Кто-то предложил ей подержать бутерброд, но она не соглашалась выпустить его из рук, судорожно вцепилась в него пальцами.
Ей налили вина, и все смотрели, как она пьет, а через мгновение вновь послышался ее голос. Никто не пытался останавливать ее. В сущности, она не сообщала никаких новостей о родственниках или друзьях, она рассказывала о парижском голоде, о несправедливости в распределении пайков, о гнусности черного рынка, о холоде, о чудовищных ценах на древесные опилки, о полицейских свистках при малейшем проблеске света сквозь щелочку занавесок, о том, как в часы пик происходят настоящие битвы и у входа в метро, и при посадке в вагоны.
– Но самое страшное – это очереди! – воскликнула она. – У меня уже нет сил стоять в очередях. Ведь приходится становиться в хвост, когда еще совсем темно, хоть они и передвинули часы, а возвращаешься к себе – уже полдень. Верно, верно, я вам не вру. Да еще счастье, если не объявляют воздушную тревогу, потому что, если ты случайно окажешься далеко от дома и дежурный попадется слишком рьяный, – пожалуйте в погреб! Хочешь не хочешь – все равно заставят. Проходит час, ты выбираешься на поверхность и снова пристраиваешься к очереди. А бывает и так, что после двух-трех часов выстаивания, когда наконец наступает твоя очередь и ты входишь в лавку, вдруг вывешивают объявление: сегодня продажи больше не будет! А кто виноват? Все черный рынок – будьте уверены. Да, да, торгашам я это припомню. Если выживем, сведем с ними счеты. А у вас в Ницце есть черный рынок? И вот результат: посмотрите на мои руки, – закончила она с новой силой... Рот у нее был набит едой, она протянула окружающим свои руки с раздувшимися, как сосиски, пальцами, с потрескавшейся кожей какого-то бледно-лилового оттенка. – Это недостаток жиров сказывается. И ничего тут не поделаешь. Выдадут чуточку масла, а остальное своруют. Со всех сторон жульничество. Эрзацы! Вместо кофе жареный ячмень, и прессованная мука из вики вместо хлеба. Вот тебе еда, вот тебе и питье. А пирожки с рыбой продают готовыми – можете жевать их сколько угодно, фарш хрустит на зубах, это просто размельченные ракушки. Кажется, только оливковое масло еще не додумались подделывать. Лучше всего суррогаты, по крайней мере, не вредят здоровью, например экстракт из водорослей, но лично я никак не могу привыкнуть: салат хрустит на зубах. И все-таки все бы это ничего, если бы не очереди. Можете мне поверить, привычка к очередям превратилась у многих в какую-то манию, навязчивую идею. Достаточно увидеть очередь на тротуаре – и человек сразу пристраивается в хвост, даже не узнав, что продают, чего ждут люди, даже не имея соответствующего талона.

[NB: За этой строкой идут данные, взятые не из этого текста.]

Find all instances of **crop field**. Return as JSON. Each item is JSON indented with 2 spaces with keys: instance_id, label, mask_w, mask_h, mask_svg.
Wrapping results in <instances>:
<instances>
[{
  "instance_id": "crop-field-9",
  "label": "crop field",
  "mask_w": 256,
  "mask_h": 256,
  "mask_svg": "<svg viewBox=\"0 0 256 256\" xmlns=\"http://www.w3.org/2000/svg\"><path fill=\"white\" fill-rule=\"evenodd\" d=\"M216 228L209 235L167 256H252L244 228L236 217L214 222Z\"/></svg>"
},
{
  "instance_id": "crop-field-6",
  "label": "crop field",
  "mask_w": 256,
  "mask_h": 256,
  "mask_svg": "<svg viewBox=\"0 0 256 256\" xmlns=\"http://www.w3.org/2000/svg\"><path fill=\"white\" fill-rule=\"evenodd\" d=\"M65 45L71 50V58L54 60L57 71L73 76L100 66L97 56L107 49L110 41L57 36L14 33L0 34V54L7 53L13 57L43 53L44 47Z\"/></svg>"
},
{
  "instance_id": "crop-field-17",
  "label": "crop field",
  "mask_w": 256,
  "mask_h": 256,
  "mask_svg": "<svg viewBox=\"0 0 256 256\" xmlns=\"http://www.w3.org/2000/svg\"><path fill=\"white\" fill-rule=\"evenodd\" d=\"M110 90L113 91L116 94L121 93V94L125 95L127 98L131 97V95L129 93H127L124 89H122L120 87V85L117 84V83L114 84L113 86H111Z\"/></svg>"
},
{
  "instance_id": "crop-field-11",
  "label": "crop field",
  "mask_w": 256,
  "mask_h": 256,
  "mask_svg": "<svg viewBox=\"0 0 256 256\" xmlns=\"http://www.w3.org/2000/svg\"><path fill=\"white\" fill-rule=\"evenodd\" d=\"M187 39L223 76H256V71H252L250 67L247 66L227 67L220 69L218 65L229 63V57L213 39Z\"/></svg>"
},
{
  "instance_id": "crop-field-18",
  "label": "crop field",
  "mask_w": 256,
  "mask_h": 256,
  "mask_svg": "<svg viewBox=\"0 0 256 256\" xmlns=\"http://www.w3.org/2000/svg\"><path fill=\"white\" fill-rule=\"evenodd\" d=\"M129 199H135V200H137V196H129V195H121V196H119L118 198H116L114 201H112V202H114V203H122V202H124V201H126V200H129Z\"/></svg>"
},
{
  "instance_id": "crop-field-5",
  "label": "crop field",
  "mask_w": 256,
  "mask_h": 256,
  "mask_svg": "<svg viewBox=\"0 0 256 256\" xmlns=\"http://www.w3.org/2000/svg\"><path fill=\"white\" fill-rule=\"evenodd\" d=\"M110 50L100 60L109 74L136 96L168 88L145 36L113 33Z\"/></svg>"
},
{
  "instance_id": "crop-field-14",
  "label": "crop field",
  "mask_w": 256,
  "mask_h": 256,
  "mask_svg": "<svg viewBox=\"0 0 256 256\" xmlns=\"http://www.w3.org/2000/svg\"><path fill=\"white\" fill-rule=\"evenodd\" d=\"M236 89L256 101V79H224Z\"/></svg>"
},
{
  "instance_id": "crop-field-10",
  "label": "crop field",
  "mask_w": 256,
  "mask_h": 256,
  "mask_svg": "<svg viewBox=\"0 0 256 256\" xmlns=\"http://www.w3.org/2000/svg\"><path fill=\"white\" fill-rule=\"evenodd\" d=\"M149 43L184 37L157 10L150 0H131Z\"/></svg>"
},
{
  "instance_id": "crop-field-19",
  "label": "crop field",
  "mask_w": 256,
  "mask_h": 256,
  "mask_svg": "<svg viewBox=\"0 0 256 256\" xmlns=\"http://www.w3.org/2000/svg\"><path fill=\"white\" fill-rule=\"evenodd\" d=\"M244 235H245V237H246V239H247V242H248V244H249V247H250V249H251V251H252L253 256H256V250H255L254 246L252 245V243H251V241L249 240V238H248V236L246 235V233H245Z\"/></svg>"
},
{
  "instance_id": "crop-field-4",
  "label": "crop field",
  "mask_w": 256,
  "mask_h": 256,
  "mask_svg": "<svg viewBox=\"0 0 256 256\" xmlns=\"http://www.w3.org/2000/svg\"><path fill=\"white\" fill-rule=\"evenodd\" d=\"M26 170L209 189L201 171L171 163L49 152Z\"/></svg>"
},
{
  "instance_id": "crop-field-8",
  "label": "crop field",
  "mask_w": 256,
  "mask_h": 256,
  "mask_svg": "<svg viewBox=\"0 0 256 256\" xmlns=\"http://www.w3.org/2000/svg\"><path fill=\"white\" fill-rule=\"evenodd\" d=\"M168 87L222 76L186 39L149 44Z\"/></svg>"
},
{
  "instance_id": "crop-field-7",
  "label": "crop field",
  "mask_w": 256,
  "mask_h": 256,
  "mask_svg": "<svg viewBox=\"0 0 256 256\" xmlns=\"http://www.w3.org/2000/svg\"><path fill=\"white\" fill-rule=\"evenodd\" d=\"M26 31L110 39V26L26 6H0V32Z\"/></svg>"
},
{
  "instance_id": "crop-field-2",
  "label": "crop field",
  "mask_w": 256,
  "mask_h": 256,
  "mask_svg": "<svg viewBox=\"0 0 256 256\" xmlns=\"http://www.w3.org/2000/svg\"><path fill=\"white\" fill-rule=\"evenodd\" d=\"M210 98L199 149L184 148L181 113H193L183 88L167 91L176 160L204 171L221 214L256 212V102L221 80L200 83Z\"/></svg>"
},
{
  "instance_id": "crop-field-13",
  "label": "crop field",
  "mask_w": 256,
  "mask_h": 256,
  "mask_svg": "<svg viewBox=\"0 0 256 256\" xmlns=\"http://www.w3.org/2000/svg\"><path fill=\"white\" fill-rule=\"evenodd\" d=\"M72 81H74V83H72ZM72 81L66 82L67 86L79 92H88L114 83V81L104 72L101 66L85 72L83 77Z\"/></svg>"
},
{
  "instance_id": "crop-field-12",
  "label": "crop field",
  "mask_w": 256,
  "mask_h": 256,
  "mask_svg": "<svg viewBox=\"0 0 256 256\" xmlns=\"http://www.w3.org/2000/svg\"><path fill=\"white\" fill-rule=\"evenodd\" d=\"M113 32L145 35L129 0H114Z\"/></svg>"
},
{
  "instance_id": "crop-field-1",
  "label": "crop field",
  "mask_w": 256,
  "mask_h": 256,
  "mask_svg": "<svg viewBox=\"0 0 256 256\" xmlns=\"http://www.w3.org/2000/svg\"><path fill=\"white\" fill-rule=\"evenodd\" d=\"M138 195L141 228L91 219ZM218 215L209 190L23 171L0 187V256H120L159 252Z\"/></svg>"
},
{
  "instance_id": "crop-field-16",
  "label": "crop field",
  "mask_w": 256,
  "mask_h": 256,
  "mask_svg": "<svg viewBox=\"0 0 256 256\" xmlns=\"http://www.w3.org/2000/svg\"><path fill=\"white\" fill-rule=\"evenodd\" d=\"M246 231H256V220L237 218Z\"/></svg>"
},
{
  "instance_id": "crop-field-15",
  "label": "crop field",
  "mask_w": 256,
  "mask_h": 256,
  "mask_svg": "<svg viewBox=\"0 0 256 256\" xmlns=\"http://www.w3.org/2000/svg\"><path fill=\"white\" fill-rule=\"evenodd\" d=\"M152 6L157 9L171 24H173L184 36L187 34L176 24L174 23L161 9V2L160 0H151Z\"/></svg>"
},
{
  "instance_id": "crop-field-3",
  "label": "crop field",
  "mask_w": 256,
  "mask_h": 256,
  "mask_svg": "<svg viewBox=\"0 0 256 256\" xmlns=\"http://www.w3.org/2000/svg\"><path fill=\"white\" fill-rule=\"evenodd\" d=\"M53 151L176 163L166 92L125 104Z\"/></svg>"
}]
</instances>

Агнесса отвернулась, но тут же услышала беседу соседей с другой стороны. Тут говорили о патрулях, о том, что появление на улице после комендантского часа грозит чуть ли не смертью, о том, что в некоторых округах Парижа людей заставляют по три дня сидеть дома и любоваться из окон пустынными улицами, о репрессиях в ответ на покушения, о приказах, которые появляются утром на стенках уличных уборных, и где двумя длинными столбцами напечатаны имена расстрелянных этой ночью заложников. У говорившего были впалые щеки, и, хотя в его рассказе не чувствовалось той страшной растерянности, что у рассказчицы, самый тон был тот же – какое-то сочетание скорбного упрека и гордости, что Агнессе уже не раз приходилось улавливать в разговоре с людьми из оккупированной зоны. Рассказчик сообщил, что десять дней тому назад в Париже были расстреляны в один день сто заложников и что Штюльпнагель обложил евреев, проживающих в оккупированной зоне, контрибуцией в один миллиард. Тут он заметил, что Агнесса прислушивается к беседе, и подмигнул своим собеседникам. Те поняли, наклонили к нему головы, и теперь рассказчика почти не было слышно. Агнесса поднялась с места, вышла. Дверь с оклеенными стеклами закрылась за ней, вновь вернула ее в кромешную тьму.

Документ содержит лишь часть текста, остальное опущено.